Use read_excel() in scripts that accept either format from users. Use read_xls() in a pipeline where every file should be the old format, so a stray .xlsx fails loudly instead of slipping through.

Common pitfalls

Passing a .xlsx file to read_xls() throws an error. The libxls engine cannot parse the newer zipped XML format, so read_xls("modern.xlsx") stops with a "file is not a valid binary" error. Switch to read_xlsx() or the format-agnostic read_excel().

Warning
A file named .xls is not always a real .xls. Legacy systems often export an HTML table or a tab-separated file but save it with an .xls extension. read_xls() will reject it. Open the file in a text editor to check, then use read_html() or read_tsv() instead.

Date columns can arrive as numbers. Excel stores dates as serial numbers, and if a date column also contains text, read_xls() may guess numeric. Set col_types = "date" for that column to force correct parsing.

Try it yourself

Try it: Read only the mtcars sheet from the bundled datasets.xls, keeping just the first 5 rows. Save the result to ex_cars.

RYour turn: read an xls sheet
# Try it: read the mtcars sheet, first 5 rows ex_cars <- # your code here ex_cars #> Expected: 5 rows, 11 columns

  
Click to reveal solution
RSolution
library(readxl) ex_cars <- read_xls(readxl_example("datasets.xls"), sheet = "mtcars", n_max = 5) dim(ex_cars) #> [1] 5 11

  

Explanation: sheet = "mtcars" selects the tab by name, and n_max = 5 caps the read at five data rows. The header row does not count toward n_max.

read_xls() is one reader in a family of import functions. These cover the formats you meet alongside legacy Excel files:

  • read_xlsx() reads modern .xlsx workbooks.
  • read_excel() auto-detects .xls or .xlsx and dispatches.
  • excel_sheets() lists sheet names before you read.
  • read_csv() reads comma-separated text files.
  • read_sav() from haven reads SPSS data files.

See the official readxl reference for the full argument list.

FAQ

What is the difference between read_xls() and read_excel()?

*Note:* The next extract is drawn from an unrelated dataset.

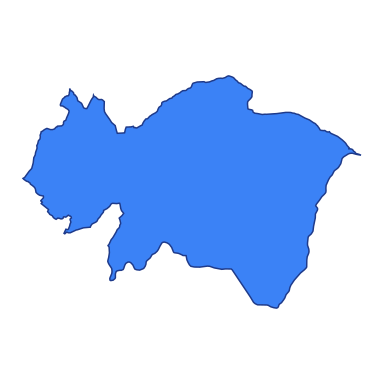 Nadrag, Timis, Romania (Mercator projection)
{"feature_id": "2599482B73487370239744", "entity_name": "Nadrag", "entity_type": "district", "adm_level": 2, "iso_a3": "ROU", "parent_name": "Romania", "parent_adm1": "Timis", "projection": "mercator", "projection_center": [22.192, 45.643], "detail": "fine", "context": "isolated", "style": "filled", "palette": "blue", "viewbox_px": 384, "rotation_deg": 0, "n_neighbors": 0, "source": "geoboundaries", "source_scale": "gbopen_adm2", "svg_char_len": 5877}
<svg xmlns="http://www.w3.org/2000/svg" viewBox="0 0 384 384"><path d="M294.3,280.1L300.5,273.0L304.5,269.7L306.2,267.9L306.7,267.0L306.8,260.0L307.2,256.8L308.6,253.4L308.9,252.3L309.0,251.2L308.8,249.1L307.5,245.2L307.5,243.0L308.1,237.4L308.5,236.4L311.3,233.9L312.6,231.8L313.0,231.0L313.6,226.1L315.3,217.9L315.4,214.0L317.4,210.2L317.6,209.2L317.5,208.2L315.7,205.8L316.3,204.3L319.6,200.0L321.9,196.6L324.2,194.4L325.4,193.0L325.8,192.3L326.0,190.8L325.9,188.0L326.1,185.3L328.5,179.8L330.0,177.2L332.2,174.9L334.1,171.1L334.9,170.3L337.2,168.6L338.4,167.5L339.3,166.1L340.8,163.7L342.1,158.5L343.6,156.9L348.2,154.0L349.8,153.4L352.2,153.2L356.6,154.4L361.0,155.2L359.0,154.3L356.0,153.5L354.7,151.8L353.6,151.2L353.0,150.1L351.9,149.2L350.1,148.8L348.9,148.9L348.8,148.6L349.2,147.9L347.1,145.5L345.8,143.4L344.7,142.2L342.2,139.9L337.6,136.4L331.0,133.4L330.3,132.9L329.4,131.7L328.5,132.0L327.9,132.0L326.6,131.7L324.8,130.5L323.3,130.6L320.8,130.3L319.9,129.7L319.4,128.5L317.9,126.5L317.5,125.8L316.6,125.1L315.6,123.9L314.6,123.2L313.6,122.8L309.4,119.9L304.8,118.0L298.3,114.4L296.4,114.1L294.2,113.2L292.7,113.1L290.8,112.5L288.6,112.4L285.8,112.4L276.8,113.6L266.3,114.3L265.0,114.2L262.2,114.5L257.9,113.6L254.7,113.2L253.1,112.1L252.6,110.3L251.5,109.8L248.9,109.3L247.9,108.8L247.5,104.1L247.6,102.3L247.7,101.7L248.3,100.9L250.6,98.6L251.9,96.8L252.0,94.4L252.3,91.8L251.9,90.8L249.8,89.4L247.9,88.5L245.6,86.3L244.3,86.2L243.1,85.5L240.5,83.4L238.5,82.7L237.0,80.9L235.7,80.0L233.6,77.7L232.0,76.9L229.3,76.0L228.4,75.9L227.2,76.3L225.1,77.6L222.4,78.4L220.8,78.2L218.3,78.4L216.6,78.8L213.8,80.4L211.9,80.9L209.5,81.9L206.1,82.4L205.4,82.4L204.0,81.7L197.2,82.0L193.1,83.2L192.4,84.1L191.6,86.3L190.9,87.5L190.5,87.9L188.4,88.5L187.2,89.3L186.4,90.2L185.7,90.5L182.8,90.7L181.1,91.7L180.2,92.6L177.7,94.0L176.2,94.3L175.7,94.6L174.6,95.7L172.6,97.0L171.9,98.1L169.6,98.6L166.5,100.9L164.3,101.3L162.5,102.1L161.8,102.9L161.6,104.7L161.2,105.5L161.0,105.9L159.2,107.1L158.8,107.6L158.0,109.3L157.3,111.3L155.7,112.7L152.1,114.6L151.0,115.5L149.7,116.3L147.6,118.7L145.8,119.0L144.1,121.1L143.0,123.0L142.1,125.1L140.7,125.7L136.9,127.9L135.8,127.9L134.8,127.4L134.1,127.7L133.9,127.5L133.3,126.3L131.0,126.9L126.2,127.1L125.4,129.2L124.6,132.8L123.0,133.0L117.3,133.3L116.5,130.8L115.2,125.6L111.6,122.5L109.6,119.3L105.7,113.8L104.5,111.7L104.1,108.5L104.3,101.6L102.6,100.0L101.6,99.5L99.0,99.6L98.4,99.4L97.4,98.7L95.9,97.2L94.3,96.4L93.8,95.9L93.5,95.3L93.2,97.2L92.1,98.6L91.0,100.4L87.9,106.7L86.8,108.6L85.2,108.5L83.9,108.0L83.3,107.1L82.0,104.2L81.4,103.2L77.7,100.7L77.2,98.3L76.9,97.4L75.1,95.0L74.5,94.9L74.0,94.5L73.5,92.7L72.2,91.3L71.0,90.6L70.3,89.9L69.7,88.5L69.7,91.7L69.3,92.1L69.3,93.5L68.8,95.1L68.4,95.7L66.5,96.0L65.4,96.7L65.0,96.7L64.6,97.3L62.5,99.1L60.4,104.3L60.4,105.3L60.7,105.8L62.8,106.0L63.5,106.6L64.6,107.1L65.5,107.9L67.8,109.3L68.6,110.2L69.0,110.9L69.0,111.9L68.4,113.8L66.6,117.9L66.0,119.7L65.7,120.3L64.0,121.2L63.5,122.3L63.5,123.9L63.3,124.4L62.6,125.2L61.6,125.9L57.8,126.1L57.4,126.2L57.0,126.9L56.5,126.9L55.5,127.7L54.6,128.9L52.5,129.6L50.5,129.6L47.2,128.5L46.6,128.5L44.3,129.7L42.4,131.2L41.1,131.8L40.9,133.2L40.1,135.2L40.3,136.9L40.0,138.9L38.4,140.8L37.7,143.8L36.8,145.6L37.0,147.3L37.0,148.4L35.6,152.4L35.2,155.0L33.8,157.7L33.2,163.0L31.7,168.5L29.1,171.3L24.6,177.5L23.0,178.4L23.8,179.3L26.2,181.0L27.3,181.5L28.3,181.6L29.1,182.5L30.2,183.2L30.4,184.1L32.6,185.7L34.3,187.2L35.2,188.5L35.5,189.6L36.0,192.3L36.8,193.2L38.2,194.4L39.8,195.3L43.3,196.0L43.5,196.8L43.4,197.8L40.8,200.7L40.8,200.9L42.3,202.2L41.2,203.6L48.5,209.5L47.6,211.6L47.9,212.0L48.8,212.9L49.8,214.4L52.2,215.7L52.6,216.2L53.2,217.3L54.4,218.4L56.1,219.3L57.8,218.1L59.4,218.3L60.4,218.8L61.9,218.9L63.0,218.3L63.5,217.0L64.0,216.8L65.6,217.1L66.4,216.8L67.8,215.5L68.5,215.2L69.6,216.0L70.4,216.1L71.1,216.8L71.4,218.0L70.3,218.8L70.1,219.3L70.2,220.1L70.7,221.3L70.8,222.3L70.1,224.0L69.5,226.4L68.5,228.9L68.2,229.4L67.3,229.6L65.9,229.2L64.0,233.3L64.8,233.8L66.5,232.3L66.9,232.2L68.4,232.8L70.2,232.8L76.5,229.9L77.4,229.8L83.5,227.8L90.3,227.2L90.9,225.6L92.2,223.9L95.7,222.2L96.9,221.3L98.1,218.9L99.9,217.0L101.0,215.1L103.3,212.3L103.6,211.2L103.6,210.4L107.0,208.6L109.6,206.4L110.9,204.4L111.4,203.7L112.6,203.3L116.7,203.6L119.3,203.2L119.7,203.3L120.1,204.7L120.7,208.4L121.5,210.6L123.7,213.3L122.1,215.5L119.2,218.1L120.0,220.2L120.6,222.9L120.6,223.8L119.9,225.0L119.7,225.8L119.6,227.0L118.6,228.4L117.5,229.3L117.1,229.9L116.1,232.1L113.6,236.4L112.5,238.1L111.2,239.6L108.9,244.6L108.3,245.1L108.0,245.7L108.6,246.3L109.1,247.2L109.4,252.8L108.7,257.3L107.9,260.4L107.8,261.5L108.2,262.7L109.1,264.5L111.6,268.3L111.9,269.8L112.0,271.7L111.8,273.4L110.0,277.8L109.8,278.8L109.9,279.5L110.1,280.3L110.8,280.6L113.1,280.2L114.9,278.7L115.4,277.8L115.4,273.9L116.0,271.9L117.2,270.8L119.8,270.3L121.4,270.3L123.2,269.5L123.7,268.5L124.8,265.2L125.8,263.4L127.7,262.2L128.9,262.0L129.9,262.2L131.0,262.9L132.9,265.0L134.2,267.9L135.0,269.2L136.8,269.8L139.7,270.1L143.0,268.8L143.9,268.2L145.2,266.2L145.9,264.3L146.2,261.8L146.8,260.8L150.0,258.1L150.8,256.9L151.8,255.1L152.5,254.4L154.9,253.3L157.1,251.3L158.3,249.6L159.9,246.3L161.7,243.2L162.5,242.5L163.2,242.2L164.6,242.1L167.2,242.9L168.9,244.0L169.8,244.9L171.7,247.5L173.4,251.8L173.9,252.5L174.8,252.8L177.8,253.2L178.9,253.5L181.8,254.8L183.0,255.5L186.1,255.6L186.9,259.8L188.0,262.3L189.4,264.8L190.9,266.3L194.3,267.0L199.9,267.1L207.5,266.1L209.7,266.3L214.3,267.9L221.8,269.3L225.6,268.9L231.2,269.0L232.1,269.7L250.1,296.6L253.6,302.4L255.2,303.7L257.5,304.8L266.9,305.0L268.2,305.3L270.8,306.8L273.8,307.7L276.4,308.1L277.6,307.7L278.4,306.7L278.8,305.2L279.4,304.2L281.5,302.7L283.9,299.4L284.8,298.0L286.1,294.6L288.9,291.3L289.3,290.3L289.8,287.8L290.8,285.3L294.3,280.1Z" fill="#3b82f6" stroke="#1e3a8a" stroke-width="1.5"/></svg>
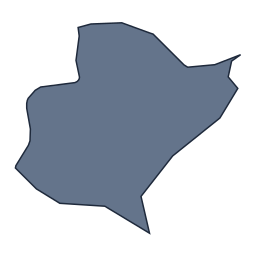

read_xls() reads only the legacy binary .xls format and errors on anything else. read_excel() inspects the file first, then calls read_xls() or read_xlsx() for you. Use read_excel() when a script must accept either format, and read_xls() when every file should be the old format so a wrong one fails loudly.

Can read_xls() read .xlsx files?

No. read_xls() uses the libxls engine, which only understands the pre-2007 binary format. Calling it on a .xlsx file raises a "not a valid binary" error. Use read_xlsx() for modern workbooks, or read_excel() if you want automatic detection of either format.

How do I read a specific sheet with read_xls()?

Pass the sheet argument either a name or a position. read_xls("data.xls", sheet = "Sales") reads the tab called Sales, and read_xls("data.xls", sheet = 2) reads the second tab. Call excel_sheets("data.xls") first to see every sheet name in the workbook.

Why does read_xls() return dates as numbers?

Excel stores dates as serial numbers counted from 1899 or 1904. When a column mixes dates with text, the type guesser may settle on numeric and leave the serials raw. Fix it by setting col_types = "date" for that column so read_xls() converts the serials to proper date-times.